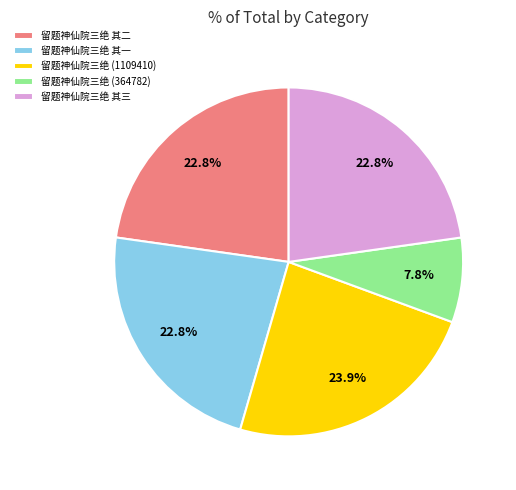

Between 留题神仙院三绝 (364782) and 留题神仙院三绝 其三, which is larger?

留题神仙院三绝 其三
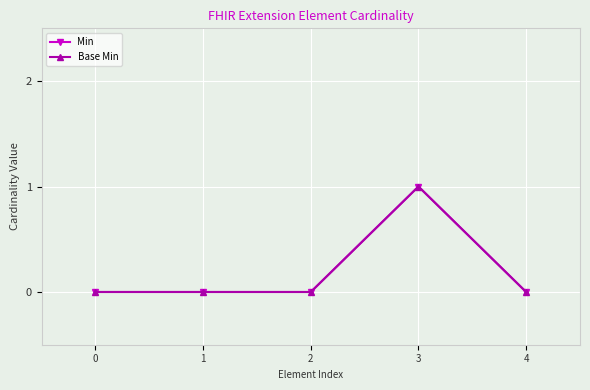

What is the sum of the Base Min values at 3 and 4?

1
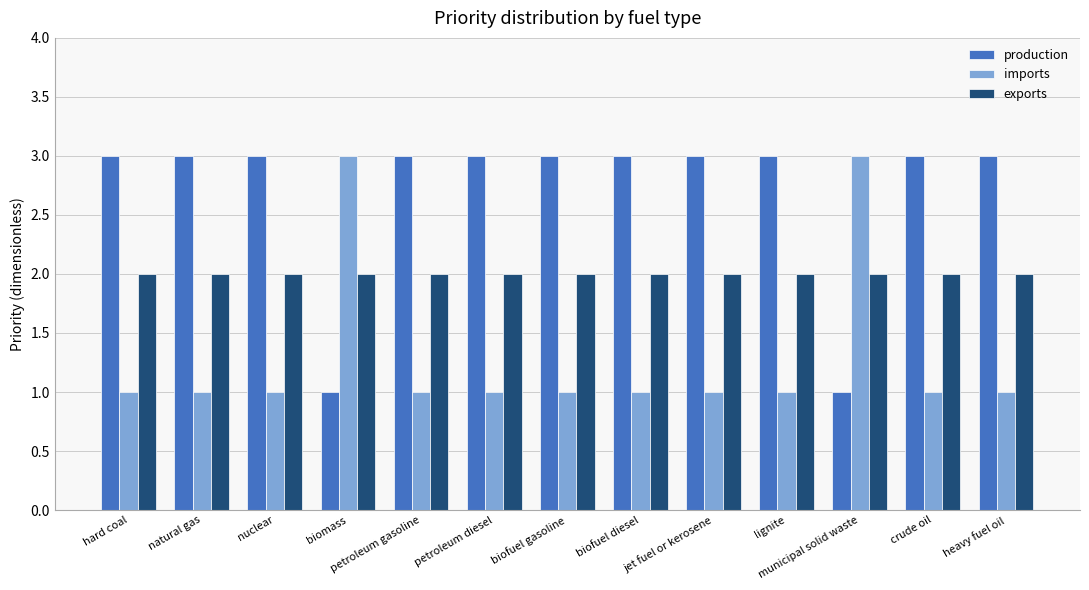

List the series in order of their overall mean, lowest first.

imports, exports, production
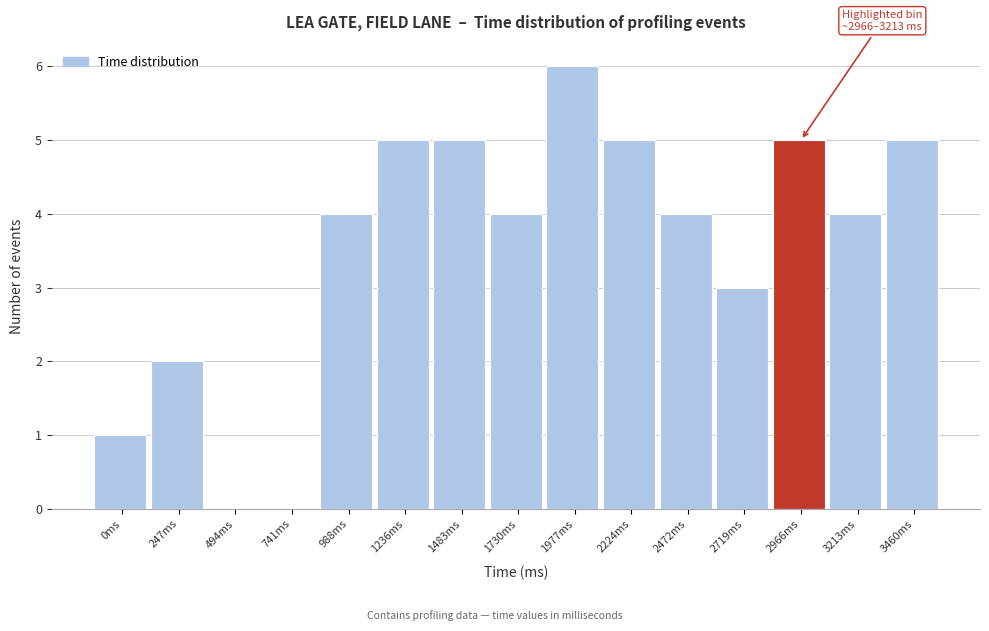

Reading left to right, extract all data points from this chart.

0ms=1	247ms=2	494ms=0	741ms=0	988ms=4	1236ms=5	1483ms=5	1730ms=4	1977ms=6	2224ms=5	2472ms=4	2719ms=3	2966ms=5	3213ms=4	3460ms=5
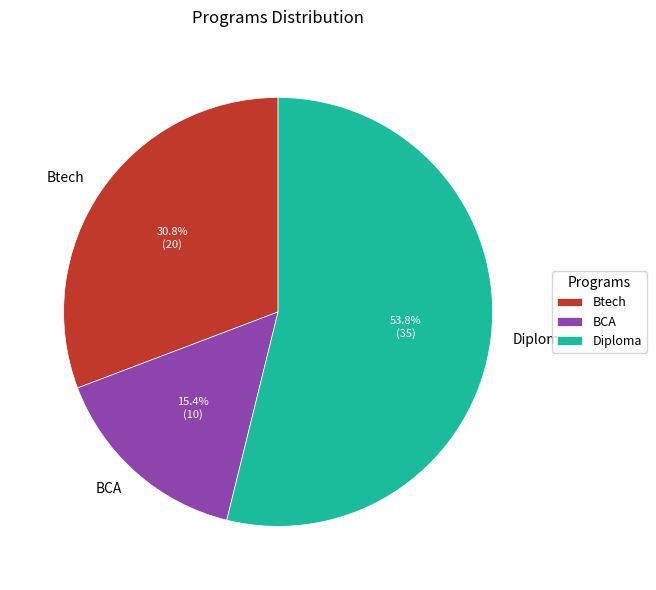

Rank the categories by value from lowest to highest.

BCA, Btech, Diploma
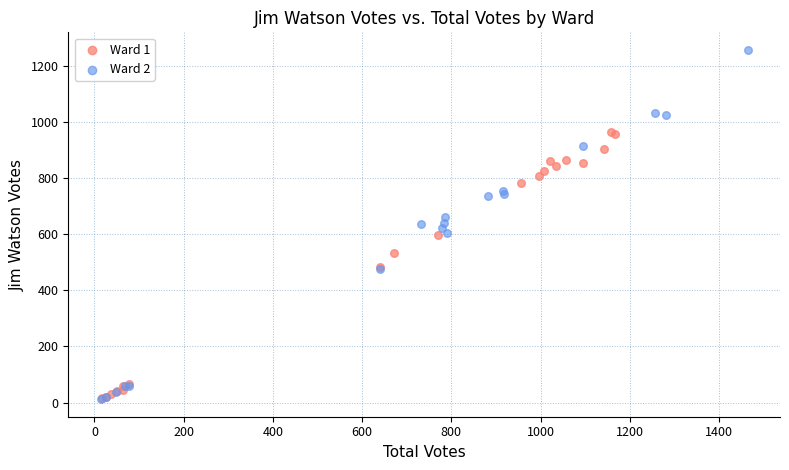

Which series reaches the maximum Y coordinate?

Ward 2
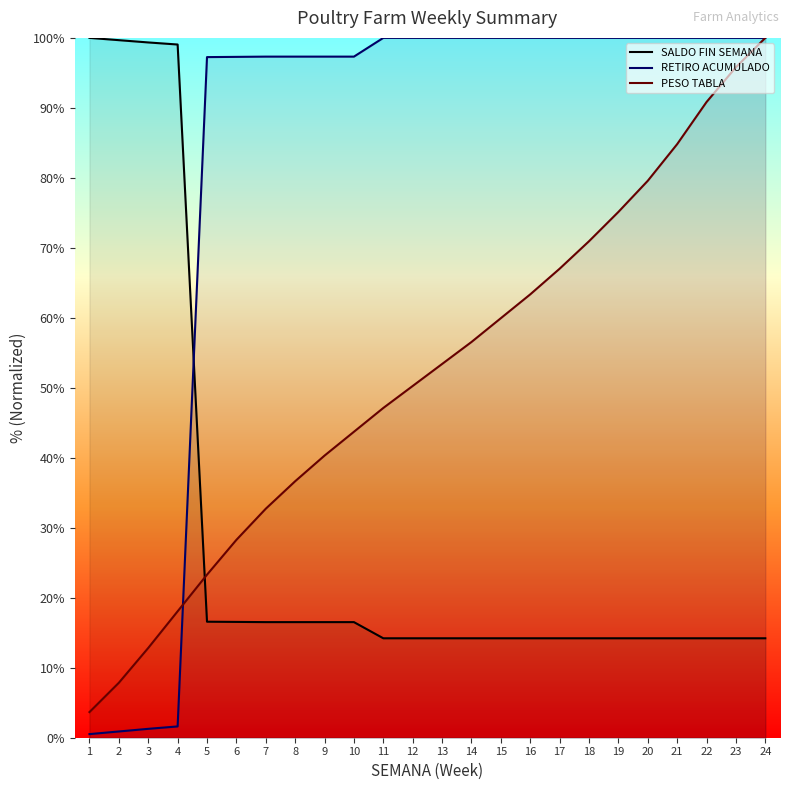

Which series has the widest spread of values?

RETIRO ACUMULADO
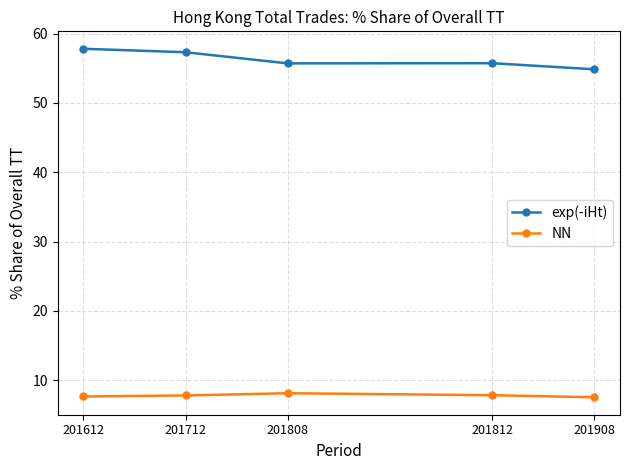

True or false: exp(-iHt) and NN intersect in this chart.

False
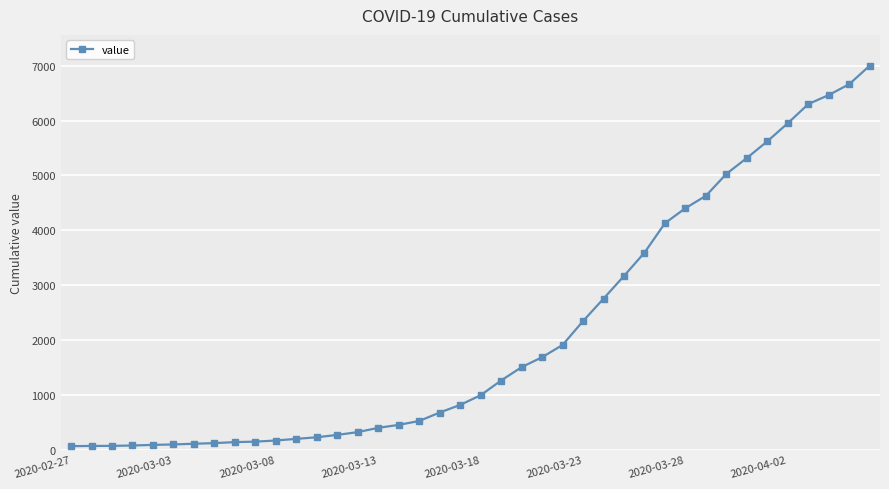

What is the value of the 20th point from the left?

816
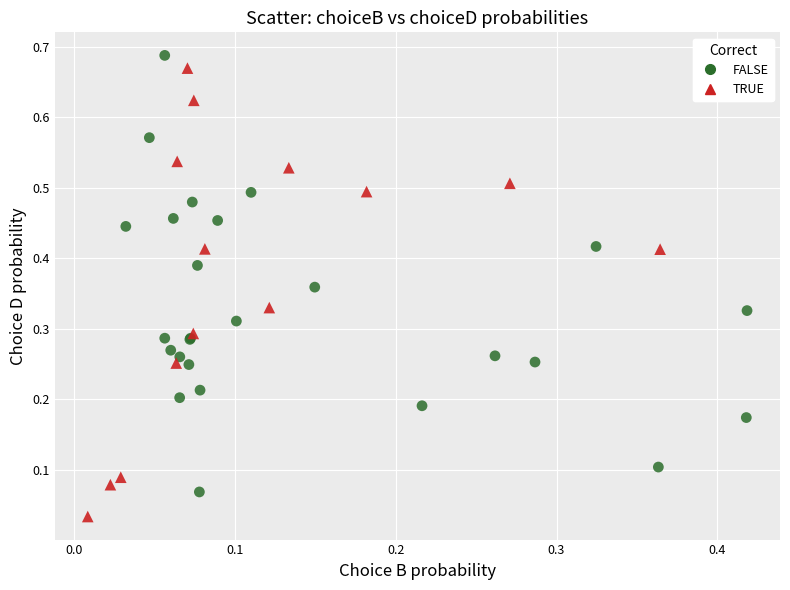

Which series reaches the maximum Y coordinate?

FALSE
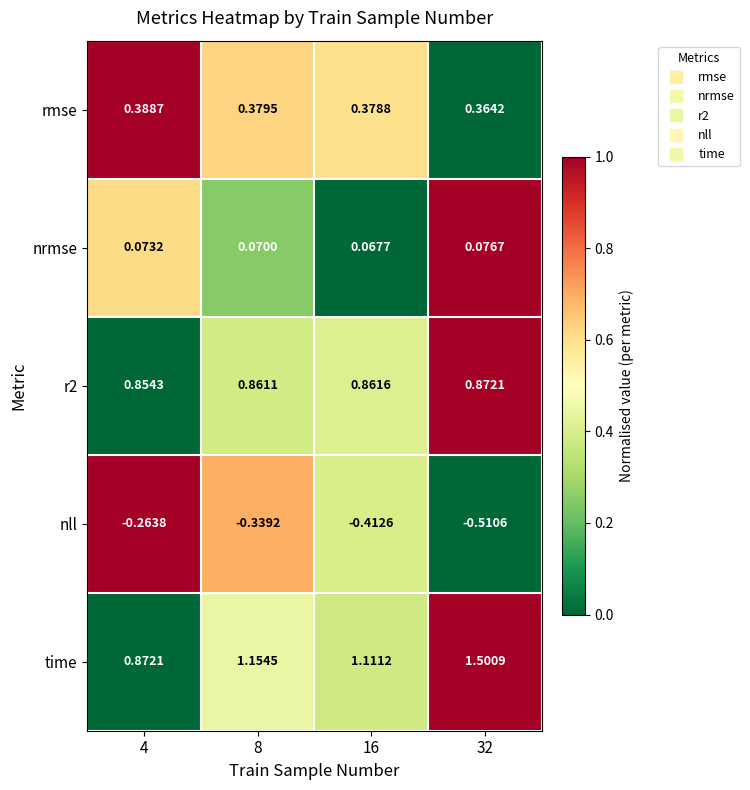

Between 8 and 32, which series saw the biggest shift?

time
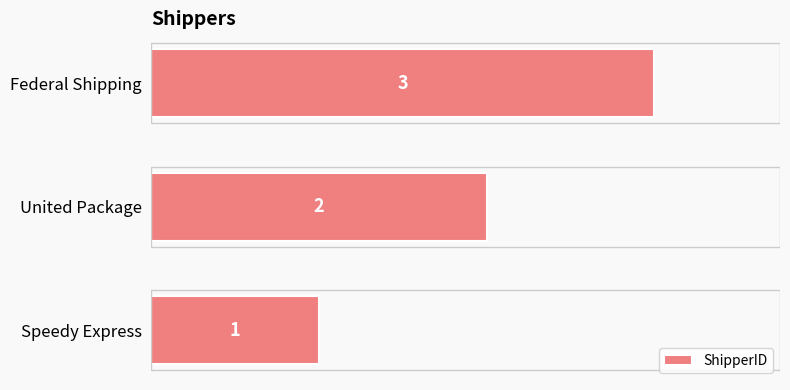

What is the sum of all values?

6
###
Please quote all of the material above word for word, leaving out the bracketed picture markers.

Between 留题神仙院三绝 (364782) and 留题神仙院三绝 其三, which is larger?

留题神仙院三绝 其三

What is the sum of the Base Min values at 3 and 4?

1

List the series in order of their overall mean, lowest first.

imports, exports, production

Reading left to right, extract all data points from this chart.

0ms=1	247ms=2	494ms=0	741ms=0	988ms=4	1236ms=5	1483ms=5	1730ms=4	1977ms=6	2224ms=5	2472ms=4	2719ms=3	2966ms=5	3213ms=4	3460ms=5

Rank the categories by value from lowest to highest.

BCA, Btech, Diploma

Which series reaches the maximum Y coordinate?

Ward 2

Which series has the widest spread of values?

RETIRO ACUMULADO

True or false: exp(-iHt) and NN intersect in this chart.

False

What is the value of the 20th point from the left?

816

Which series reaches the maximum Y coordinate?

FALSE

Between 8 and 32, which series saw the biggest shift?

time

What is the sum of all values?

6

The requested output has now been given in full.